By Geoffrey Smith
Investing.com -- U.S. stocks opened higher on Friday supported by a return to normal conditions in an overbought bond market.
Yields on U.S. Treasury bonds rose all along the yield curve, amid perceptions that this week's growth scare had been overdone. The prospect of big Treasury bond auctions next week also restored some balance to a market that had been dominated by Federal Reserve buying amid a general lack of liquidity in recent days. The rise in yields supported financial stocks, which have cheapened this week despite the prospect of another strong set of results when earnings season kicks off next Tuesday. Bank of America (NYSE:BAC) stock and Citigroup (NYSE:C) stock rose 2.5%, while Goldman Sachs (NYSE:GS) stock rose 2.7%.
By 9:40 AM ET (1340 GMT), the Dow Jones Industrial Average was up 244 points, or 0.7%, at 34,666 points. The S&P 500 was up 0.5% but the Nasdaq Composite underperformed, against a backdrop of concern about a new and wide-ranging executive order from President Joe Biden claiming to champion the consumer against big business.
Biden's latest executive order focuses on the need to promote competition. While Internet service provision and the planned return of 'Net Neutrality' garnered most of the headlines, the order also promised to make things tougher for airlines, drug stores and the makers of medical products.
Yet there was no obvious pattern to the market's reaction, suggesting that many would like to see more detail before jumping to conclusions.

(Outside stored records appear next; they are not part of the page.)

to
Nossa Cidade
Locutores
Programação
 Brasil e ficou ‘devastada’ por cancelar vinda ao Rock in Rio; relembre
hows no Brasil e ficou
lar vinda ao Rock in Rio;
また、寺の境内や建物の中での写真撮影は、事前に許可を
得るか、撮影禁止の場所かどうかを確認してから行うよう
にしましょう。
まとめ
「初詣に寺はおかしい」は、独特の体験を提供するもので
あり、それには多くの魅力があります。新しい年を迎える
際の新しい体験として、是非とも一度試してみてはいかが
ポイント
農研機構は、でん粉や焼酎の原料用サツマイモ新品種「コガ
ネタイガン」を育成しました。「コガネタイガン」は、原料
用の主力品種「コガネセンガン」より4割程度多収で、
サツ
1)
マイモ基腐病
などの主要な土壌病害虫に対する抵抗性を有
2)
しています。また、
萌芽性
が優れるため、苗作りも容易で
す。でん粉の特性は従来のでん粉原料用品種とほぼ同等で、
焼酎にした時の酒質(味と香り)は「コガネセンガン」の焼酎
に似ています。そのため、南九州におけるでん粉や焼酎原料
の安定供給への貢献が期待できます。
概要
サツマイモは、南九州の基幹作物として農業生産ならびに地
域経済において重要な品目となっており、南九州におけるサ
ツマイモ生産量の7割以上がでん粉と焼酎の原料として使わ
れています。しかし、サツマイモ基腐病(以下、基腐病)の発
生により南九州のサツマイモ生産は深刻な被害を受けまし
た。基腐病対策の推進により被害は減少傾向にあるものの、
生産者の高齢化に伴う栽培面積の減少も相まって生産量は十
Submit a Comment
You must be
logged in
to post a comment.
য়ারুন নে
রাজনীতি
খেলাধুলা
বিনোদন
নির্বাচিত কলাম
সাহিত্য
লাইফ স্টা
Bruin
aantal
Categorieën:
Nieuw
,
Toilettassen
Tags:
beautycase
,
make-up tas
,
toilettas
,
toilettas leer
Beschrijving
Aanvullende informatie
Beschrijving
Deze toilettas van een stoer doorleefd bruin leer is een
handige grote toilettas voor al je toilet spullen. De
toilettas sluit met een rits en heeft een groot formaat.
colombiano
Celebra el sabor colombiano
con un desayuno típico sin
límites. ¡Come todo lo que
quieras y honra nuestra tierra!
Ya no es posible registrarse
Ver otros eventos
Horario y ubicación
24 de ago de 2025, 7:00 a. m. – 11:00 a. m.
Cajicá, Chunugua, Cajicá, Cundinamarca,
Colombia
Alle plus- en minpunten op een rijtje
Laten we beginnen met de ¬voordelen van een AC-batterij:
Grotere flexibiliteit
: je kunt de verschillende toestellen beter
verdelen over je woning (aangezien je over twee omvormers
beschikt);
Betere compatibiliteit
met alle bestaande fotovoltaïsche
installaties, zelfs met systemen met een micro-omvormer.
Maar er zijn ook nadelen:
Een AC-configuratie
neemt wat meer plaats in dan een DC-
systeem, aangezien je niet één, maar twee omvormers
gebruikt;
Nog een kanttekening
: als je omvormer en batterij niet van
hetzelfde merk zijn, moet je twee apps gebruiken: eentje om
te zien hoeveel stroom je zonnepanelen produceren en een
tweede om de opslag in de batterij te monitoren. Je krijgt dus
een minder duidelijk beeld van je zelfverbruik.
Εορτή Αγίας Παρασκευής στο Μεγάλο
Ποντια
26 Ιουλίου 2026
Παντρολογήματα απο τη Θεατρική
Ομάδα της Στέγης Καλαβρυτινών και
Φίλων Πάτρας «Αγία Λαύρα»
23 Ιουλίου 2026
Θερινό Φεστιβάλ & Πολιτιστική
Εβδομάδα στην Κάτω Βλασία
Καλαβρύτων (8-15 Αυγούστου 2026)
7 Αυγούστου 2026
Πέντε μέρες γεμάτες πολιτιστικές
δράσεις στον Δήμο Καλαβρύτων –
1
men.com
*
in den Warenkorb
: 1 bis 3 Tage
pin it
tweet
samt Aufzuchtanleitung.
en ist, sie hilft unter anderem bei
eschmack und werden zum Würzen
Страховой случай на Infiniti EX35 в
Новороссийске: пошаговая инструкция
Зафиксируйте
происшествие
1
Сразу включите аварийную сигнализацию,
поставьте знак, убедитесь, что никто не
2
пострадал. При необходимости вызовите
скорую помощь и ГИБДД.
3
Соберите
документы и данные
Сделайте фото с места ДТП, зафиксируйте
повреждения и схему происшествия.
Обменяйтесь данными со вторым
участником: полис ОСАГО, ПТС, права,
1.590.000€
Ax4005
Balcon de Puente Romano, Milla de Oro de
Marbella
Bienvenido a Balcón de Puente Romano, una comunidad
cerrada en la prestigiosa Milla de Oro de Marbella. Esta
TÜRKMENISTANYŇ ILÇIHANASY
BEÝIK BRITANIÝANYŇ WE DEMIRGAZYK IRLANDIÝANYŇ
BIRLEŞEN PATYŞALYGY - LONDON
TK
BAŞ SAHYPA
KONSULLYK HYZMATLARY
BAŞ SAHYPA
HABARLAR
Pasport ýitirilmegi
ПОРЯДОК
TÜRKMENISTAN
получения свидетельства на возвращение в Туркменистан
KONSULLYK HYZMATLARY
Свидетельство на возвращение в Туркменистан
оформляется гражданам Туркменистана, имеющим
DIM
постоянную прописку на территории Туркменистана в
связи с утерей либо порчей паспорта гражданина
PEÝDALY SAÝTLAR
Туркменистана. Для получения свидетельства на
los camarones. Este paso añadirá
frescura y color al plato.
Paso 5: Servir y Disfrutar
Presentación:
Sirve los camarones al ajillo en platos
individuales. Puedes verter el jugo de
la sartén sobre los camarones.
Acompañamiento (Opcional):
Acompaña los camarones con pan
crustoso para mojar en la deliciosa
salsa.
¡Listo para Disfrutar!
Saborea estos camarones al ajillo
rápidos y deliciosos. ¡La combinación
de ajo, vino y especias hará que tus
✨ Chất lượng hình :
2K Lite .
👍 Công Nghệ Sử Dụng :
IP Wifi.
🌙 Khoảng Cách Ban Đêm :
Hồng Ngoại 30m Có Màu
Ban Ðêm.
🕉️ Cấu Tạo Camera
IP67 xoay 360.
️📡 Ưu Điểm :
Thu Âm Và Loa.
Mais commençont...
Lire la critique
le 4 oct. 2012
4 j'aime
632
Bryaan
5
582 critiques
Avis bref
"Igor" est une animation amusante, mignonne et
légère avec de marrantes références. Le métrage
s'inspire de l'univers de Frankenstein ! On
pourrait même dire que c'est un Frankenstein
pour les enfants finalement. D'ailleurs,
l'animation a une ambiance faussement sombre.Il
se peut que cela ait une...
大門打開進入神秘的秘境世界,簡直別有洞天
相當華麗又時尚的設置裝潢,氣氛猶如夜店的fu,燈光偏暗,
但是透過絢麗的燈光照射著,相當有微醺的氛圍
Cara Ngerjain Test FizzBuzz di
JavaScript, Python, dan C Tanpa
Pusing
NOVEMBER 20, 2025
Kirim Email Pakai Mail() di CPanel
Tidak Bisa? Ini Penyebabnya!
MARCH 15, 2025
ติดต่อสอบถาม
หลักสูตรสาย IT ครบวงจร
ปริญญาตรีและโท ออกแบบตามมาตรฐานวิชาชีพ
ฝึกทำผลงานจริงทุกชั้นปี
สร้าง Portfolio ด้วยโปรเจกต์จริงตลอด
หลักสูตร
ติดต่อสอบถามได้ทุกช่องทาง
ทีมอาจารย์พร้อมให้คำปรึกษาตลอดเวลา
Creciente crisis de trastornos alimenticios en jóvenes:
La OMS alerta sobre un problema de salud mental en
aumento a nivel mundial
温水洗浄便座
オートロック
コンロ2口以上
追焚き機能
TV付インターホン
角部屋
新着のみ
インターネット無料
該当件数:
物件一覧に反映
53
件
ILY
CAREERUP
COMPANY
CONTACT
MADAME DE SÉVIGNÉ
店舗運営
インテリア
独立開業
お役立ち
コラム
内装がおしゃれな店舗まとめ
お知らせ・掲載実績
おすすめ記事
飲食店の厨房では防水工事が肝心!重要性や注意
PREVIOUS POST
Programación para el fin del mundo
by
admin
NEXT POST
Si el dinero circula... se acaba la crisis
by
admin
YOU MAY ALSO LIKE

General Motors (NYSE:GM) stock rose 3.6% after a bullish note from Wedbush praising its electrification strategy and highlighting its huge valuation discount to Tesla (NASDAQ:TSLA). The report also pulled Ford Motor (NYSE:F) up by over 2% in sympathy, while sentiment towards legacy automakers was also underpinned by Germany's Volkswagen (OTC:VWAPY)announcing 11 billion euros ($13 billion) in operating profit in the first half of the year. VW ADRs rose 5.1%.
The largely symbolic action by the Biden administration to expand the blacklist of Chinese companies didn't stop a broad rebound in Chinese ADRs after a week of more substantial bad news from their home country. Didi Global (NYSE:DIDI) ADRs rose 7.4%, while JD.com (NASDAQ:JD) ADRs rose 1.9% and Alibaba (NYSE:BABA) ADRs rose 2.0%.
Reopening plays broadly corrected upwards after a torrid week in which growing reports about the delta variant of the Covid-19 virus have cast doubt on the world's ability to end the pandemic. San Francisco Fed President Mary Daly told the Financial Times in an interview that the spread of Covid-19 through the rest of the world had the potential to act as a headwind on U.S. growth, and said that "premature" declarations of victory over the virus were "one of the gravest risks" to the outlook right now.
BioNTech (NASDAQ:BNTX) stock rose 2.7% and Pfizer (NYSE:PFE) stock rose 2.0% after the two companies said they will ask for emergency use authorization for a 'booster shot' of its vaccine, after an early study showed it bolstered patients' defenses against the disease. They'll also start work on an updated vaccine aimed at ensuring equally high degrees of protection against more recent Covid variants.